- Calculating Security - Don't Assume that all of the Damages Awarded must be Secured on Appeal.
- May 25, 2015 | Author: Hilaree A. Casada
- Law Firm: Cowles & Thompson A Professional Corporation - Dallas Office
- To suspend execution of a money judgment on appeal, the judgment debtor must post a bond, cash deposit, or other security that equals the sum of “compensatory damages,” interest for the estimated duration of the appeal, and costs, subject to certain caps. TEX. R. APP. P. 24. It is not always clear, however, what part of the judgment constitutes “compensatory damages.” The Texas Supreme Court has recently added two categories of awards that are not compensatory damages and should not be included in the security amount: (1) attorney’s fees awarded to a prevailing party pursuant to a statute and (2) disgorged profits.
In 2013, the Texas Supreme Court made clear that attorney’s fees incurred in the prosecution or defense of a claim are not compensatory damages and should not be included in the security calculation. In re Nalle Plastics Family L.P., 406 S.W.3d 168, 174 (Tex. 2013). But the Court left open the possibility that certain fee awards could be considered compensatory damages. Id. at 175-76 (“[i]f the underlying suit concerns a claim for attorney fees as an element of damages, as with [a claim] for unpaid fees” those fees may be considered compensatory damages).
The Court recently narrowed the scope of such an exception in In re Corral-Lerma, 451 S.W.3d 385, 386-87 (Tex. 2014). There, the judgment creditor argued that Nalle Plastics did not apply to the fees awarded under the Texas Theft Liability Act because the Act mandates that a prevailing defendant be awarded fees even without being awarded compensatory damages. Id. at 386-87, 388. The Court rejected that argument and reemphasized that attorney’s fees are inherently different from compensatory damages and “[w]hile attorney’s fees for the prosecution or defense of a claim may be compensatory in that they help make a claimant whole, they are not and have never been damages.” Id. at 387 (quoting Nalle Plastics) (emphasis added). The Court further held that the calculation of the security amount should not include interest on fees “[n]or on any other category of a judgment not required to be included in the security amount.” Id.

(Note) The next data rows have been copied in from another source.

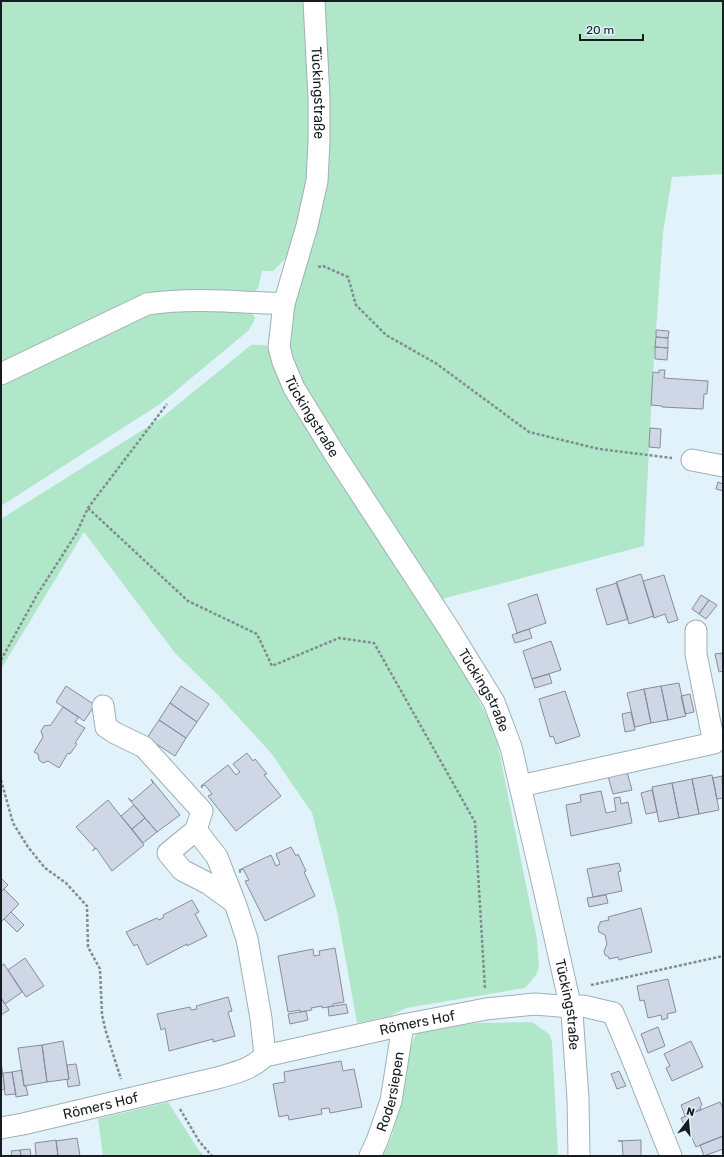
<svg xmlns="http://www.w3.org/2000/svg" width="724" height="1157" font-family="Rubik,sans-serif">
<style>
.green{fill:#b0e7c9}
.building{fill:#cfd6e5;stroke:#868d9a}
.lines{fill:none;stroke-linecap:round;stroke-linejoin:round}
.minor-casing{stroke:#9fafb8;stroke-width:23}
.path{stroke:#808c92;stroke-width:2.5;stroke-dasharray:3 2;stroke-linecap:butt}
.minor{stroke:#fff;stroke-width:21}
.labels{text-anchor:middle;stroke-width:3.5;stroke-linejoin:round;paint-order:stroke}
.street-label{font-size:14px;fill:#161c1f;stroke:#e1f2fb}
</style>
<rect width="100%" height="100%" fill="#e1f2fb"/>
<!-- green -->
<path class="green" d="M1,1H723V174L672,177L663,233L653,372L644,546L442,599L424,608L460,665L495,731L537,939L539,967L536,975L525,988L406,1008L390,1016L357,1023L337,911L312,813L271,753L217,694L175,653L84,532L1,669V519L160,419L251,345C261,344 269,347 279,347L293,270L286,258L273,271H262L258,288L251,295H165L1,367Z
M147,311H250L255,318L253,323L249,330L160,404L1,506V382Z
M532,1022L549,1034L552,1042L558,1156H383L392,1136L404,1084L411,1045L417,1032L476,1023Z
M168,1102L198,1149L204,1156H103L98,1119Z"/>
<!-- building -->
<path class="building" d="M656,330L669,331L668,338L656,337Z
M656,337L668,338V348L655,347Z
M655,347L668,348L667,360L655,359Z
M659,370H665L664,378L708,381L707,394H704L703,409L662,407V406L651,405L653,372L659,373Z
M650,428L661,429L660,448L649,447Z
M718,482L723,484V491L716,489Z
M641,574L654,616L629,624L616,582Z
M664,575L678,620L668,623L665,614L654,618L643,581Z
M617,583L628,619L607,625L596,589Z
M537,594L546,623L517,633L508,604Z
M701,595L709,600L699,614L692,609Z
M709,600L717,605L706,619L699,614Z
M529,629L532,638L515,643L512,635Z
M551,641L561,670L532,679L523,651Z
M722,653L723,671L719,672L715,654Z
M549,674L552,683L535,688L532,679Z
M679,683L686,716L668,720L661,686Z
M66,686L95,705L84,721L56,702Z
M181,686L209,704L197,722L170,703Z
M661,686L668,720L651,723L644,689Z
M644,689L651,723L635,727L627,693Z
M565,691L580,736L556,744L553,736L550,737L539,699Z
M690,694L694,712L685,714L681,696Z
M170,703L197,722L186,738L159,720Z
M63,707L79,717L75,722L85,728L75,743L77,744L70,754L68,753L59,768L48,761L43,763L39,760L38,754L34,752L43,737L41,731L44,726L49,725L50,726Z
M631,712L635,730L625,732L622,714Z
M159,720L186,738L175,756L147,738Z
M247,753L253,761L255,759L267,774L264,775L281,796L236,831L208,796L212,794L205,785L202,786V788L201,786L228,765L236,775L240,772L233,764Z
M627,772L632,790L613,794L608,776Z
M712,775L719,810L699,814L692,779Z
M722,776L723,798L717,799L713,778Z
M151,779L180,815L157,832L128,798L132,801L153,783Z
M692,779L699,814L679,818L672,783Z
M672,783L679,818L659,822L652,787Z
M652,790L657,812L646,814L641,793Z
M601,791L606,813L616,811L614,798L620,797L621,804L628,802L632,823L571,836L566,805L581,802L580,795Z
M108,800L144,845L112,871L96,848L92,851L95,848L76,827Z
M134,805L145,818L132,829L121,816Z
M145,818L157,832L143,843L132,829Z
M291,847L296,856L298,854L306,871L304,872L315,896L265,921L245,881L249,880L243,869L241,870L240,873L239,870L271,855L276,866L280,864L276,854Z
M619,863L621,871L618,872L622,891L593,897L587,869Z
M1,878L8,885L1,892Z
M4,889L19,904L1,922V892Z
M606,895L608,903L589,907L587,898Z
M192,900L199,912L195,914L207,936L187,946V944L147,965L137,944L134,946L126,932L157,918L159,920L164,917L163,915Z
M641,908L652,952L626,958L619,960L618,957L609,959V957L605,955L604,951L607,944L605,935L599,932L598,927L600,924V922L609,920L608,917Z
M11,912L24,925L17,932L4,919Z
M335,948L344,1002L333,1004V1006L322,1008V1006L311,1008L312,1010L300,1012V1010L288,1012L278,956L313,949L314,956L320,955L319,951Z
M25,958L44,986L26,997L8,970Z
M4,964L22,992L5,1004L1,998V966Z
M668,979L676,1012L667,1014L668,1018L662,1020L661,1015L648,1018L644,1000L640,1001L637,986Z
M228,997L232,1011L228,1012L235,1036L213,1042V1039L169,1051L165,1028L161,1030L157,1014L190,1007L191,1010L197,1009L196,1006Z
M1,998L9,1010L1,1015Z
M346,1004L348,1013L329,1016L328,1007Z
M306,1011L308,1020L290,1024L288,1014Z
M658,1027L665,1046L648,1053L641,1034Z
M63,1041L69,1079L47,1082L42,1045Z
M691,1041L703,1067L672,1081L666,1068L670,1066L664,1054Z
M42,1045L47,1082L24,1086L18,1048Z
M341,1061L343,1071L354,1069L362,1107L330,1113L329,1108L321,1109L322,1114L289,1120L288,1115L279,1117L273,1084L285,1082L284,1072Z
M1,1062L5,1089L1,1090Z
M76,1064L80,1085L68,1087L67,1080L69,1079L67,1065Z
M22,1070L24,1086H26L28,1095L16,1097L12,1072Z
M619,1071L626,1086L617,1089L611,1074Z
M12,1072L16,1094L5,1095L3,1073Z
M699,1097L702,1105L700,1107L701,1109L685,1116L681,1105Z
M720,1102L723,1108V1136L696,1147L687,1127H685L681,1118Z
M723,1136V1149L704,1156L700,1145Z
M77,1138L80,1156H58L56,1141Z
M56,1140L58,1156H36L35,1143Z
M641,1140V1156H623L622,1141H618Z
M30,1149L31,1156H21L20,1150Z
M20,1150L21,1156H12L11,1151Z"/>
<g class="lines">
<defs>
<g id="minor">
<path id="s1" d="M314,1L319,98V141L317,181L307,226L284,304L279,347L283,362L294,388L334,453L449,629L494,702L511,747L542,880L572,1013L578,1099L579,1156"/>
<path d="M1,374L147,304C192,297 239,302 284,304"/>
<path d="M692,460L723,466"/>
<path d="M103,706L106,727L115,733L144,747L202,811L196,830"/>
<path d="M520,786L714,743L696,654V631"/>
<path d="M235,903L209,884L182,870L168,853L196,830L217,857L235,903L247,939L261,1018L265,1056"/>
<path id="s2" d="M1,1128L23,1124L217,1078C237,1072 250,1070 265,1056L403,1025L486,1009L535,1004L571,1007L583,1006L613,1013L632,1058L671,1156"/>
<path id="s3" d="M370,1156L377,1141L391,1101L403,1025"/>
</g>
</defs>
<!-- minor casing -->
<use href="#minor" class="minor-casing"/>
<!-- path -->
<path class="path" d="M318,267L323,266L348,277L356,305L386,335L437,364L529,432L599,449L672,458
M88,508L188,601L257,634L272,666L339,638L374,643L475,822L485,989
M1,660L37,595L76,534L88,508L167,404
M1,780L13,823L28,847L45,868L66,883L87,906L88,947L100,969L102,1015L106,1032L121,1079
M591,985L723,956
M180,1109L199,1141L212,1156"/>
<!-- minor -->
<use href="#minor" class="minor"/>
</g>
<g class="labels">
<!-- street labels -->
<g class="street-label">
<text dy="5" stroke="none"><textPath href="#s1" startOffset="92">Tückingstraße</textPath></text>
<text dy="5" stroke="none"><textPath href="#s1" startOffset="428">Tückingstraße</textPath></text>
<text dy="5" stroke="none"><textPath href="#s1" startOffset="752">Tückingstraße</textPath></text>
<text dy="5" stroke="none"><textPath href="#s1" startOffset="1079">Tückingstraße</textPath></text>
<text dy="5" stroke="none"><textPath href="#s2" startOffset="431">Römers Hof</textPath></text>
<text dy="5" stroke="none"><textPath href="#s3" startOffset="68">Rodersiepen</textPath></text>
<text dy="5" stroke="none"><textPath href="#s2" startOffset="102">Römers Hof</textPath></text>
</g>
</g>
<!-- border -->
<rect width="724" height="1157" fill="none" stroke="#161c1f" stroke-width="4"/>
<!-- north arrow -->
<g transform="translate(688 1121) rotate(16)" stroke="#e1f2fb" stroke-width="3" paint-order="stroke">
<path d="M0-3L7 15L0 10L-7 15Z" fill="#161c1f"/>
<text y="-6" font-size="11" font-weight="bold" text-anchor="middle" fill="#161c1f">N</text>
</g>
<!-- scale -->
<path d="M580 34v6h63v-6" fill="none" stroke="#161c1f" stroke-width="2"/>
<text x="586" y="34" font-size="12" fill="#161c1f" stroke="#e1f2fb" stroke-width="3" paint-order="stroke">20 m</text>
</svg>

Earlier this month, the Texas Supreme Court had added profit disgorgement to the list of awards that are not compensatory damages and should not be included in the security calculation. In re Longview Energy Co., No. 14-0175, 2015 Tex. LEXIS 438 (Tex. May 8, 2015). Comparing profit disgorgement to attorney’s fees, the Court held that disgorgement of profit is “compensatory in the same sense [as] attorney fees, interest and costs are,” profit disgorgement is not a form of damages. Id. at * 15-16.
Both Corral-Lerma and Longview Energy provide simple explanations why certain awards are not compensatory damages. The next time you need to calculate security for an appeal, you might want to take a look at these cases and see if any “damages” awarded against your client can be carved out of the security calculation based on the Texas Supreme Court’s current view and the Court’s reasoning on this issue.